Top Aide to Martin Luther King Receives, Posthumously, Presidential Medal of Freedom

Bayard Rustin Organized March on Washington in ‘63

If you, like I, didn’t know the name of Bayard Rustin (1912-1987), don’t feel ashamed. Called “the unsung hero of the Civil Rights Movement, Rustin was unapologetically Black and unapologetically gay and for a significant period of history he was erased,” comments Sharon Lettman-Hicks, Executive Director of the National Black Justice Coalition for Black lesbian, gay, bisexual and transgender community.

Early Pacifist

Raised as a Quaker in West Chester, Pennsylvania, Bayard Rustin learned from his grandmother Julia to take a nonviolent yet effective stand for equality at an early age. Rustin rallied against Jim Crow laws and the case against the Scottsboro Boys in his youth.

In the 1940’s, he was jailed for refusing to fight in World War II. He helped found the Congress of Racial Equality and led the first “Freedom Rides” of the 1940’s. He initially planned a “March on Washington” in 1941, but” the threat to stage a march on Washington to protest racial discrimination prompted Franklin D. Roosevelt to issue an executive order prohibiting workplace discrimination throughout defense industries,” wrote David Garrow at The New York Times.

Affiliation with Dr. King

Rustin first met Dr. Martin Luther King, Jr. in 1956 when he help organize the Montgomery Bus Boycott. It was he who educated King in Gandhian nonviolent protest principles. He is credited with mentoring King and helping to form the Southern Christian Leadership Conference. He became the top lieutenant to King and labor leader A. Phillip Randolph.

“The New Niggers Are Gay”

Early on, Rustin saw a need for coalition building and forming allies. He debated Malcolm X and stressed the importance of seeing the world’s various races as one big family. In a 1986 speech, “The New Niggers Are Gay,” he raised the similarities between the struggles of the black and LGBT communities: “The new “niggers” are gays. It is in this sense that gay people are the new barometer for social change. The question of social change should be framed with the most vulnerable group in mind: gay people.”
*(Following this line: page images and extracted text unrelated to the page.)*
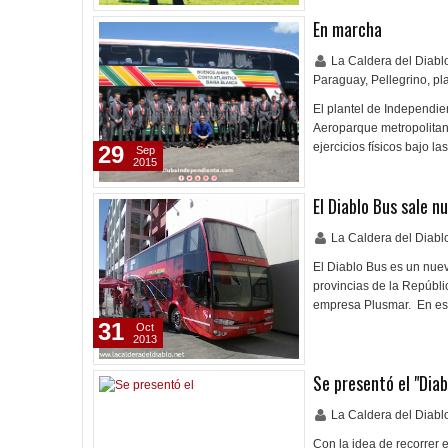
En marcha
La Caldera del Diab
Paraguay
,
Pellegrino
,
pl
El plantel de Independie
Aeroparque metropolitan
ejercicios físicos bajo 
29
Sep
2015
El Diablo Bus sale 
La Caldera del Diab
El Diablo Bus es un nuev
provincias de la Repúbli
empresa Plusmar. En est
31
Oct
2013
Se presentó el "Diab
La Caldera del Diab
Con la idea de recorrer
It was Rustin who organized the 1963 March on Washington that brought more than 200,000 people to the rally at which King delivered his famous “I have a Dream” Speech, the same year that Medgar Evers was assassinated and Birmingham saw police violence against civil rights demonstrations.
A master at logistics and details, Rustin organized buses, lunches, child care and celebrity speakers. He accomplished all this without the help of internet and computer.

Very Much His Own Person

Rustin was openly gay in the 1940’s, 50’s, and 60’s. “This was unprecedented for a Black man at that time,” said Reverend MacArthur Flournoy, director of Faith Partnership and Mobilization for the Human Rights Campaign.

The F.B.I. had a large surveillance file on Rustin. Strom Thurmond lambasted Rustin as a “communist, draft-dodger and homosexual,” After Rustin was arrested in 1953 for a “sex perversion” offense, and sent to jail for sixty days, his credibility suffered as a civil rights activist. The U.S. government also used his sexuality to undermine him. Thurmond had Rustin’s arrest file entered in the congressional record.

After his arrest, he became more discreet with his liaisons. He met his partner Walter Naegle, then 27, whom he later adopted (they couldn’t marry) in 1977. Naegle is white as was Rustin’s previous partner, Davis Platt, who died in 2008.

Naegle has been working with a team within the Bayard Foundation to keep his legacy alive, notably helping in the 2002 documentary Brother Outsider: The Life of Bayard Rustin. Rustin was one of the sixteen honorees to receive the Presidential Medal of Freedom which was presented to Naegle for Rustin’s contributions.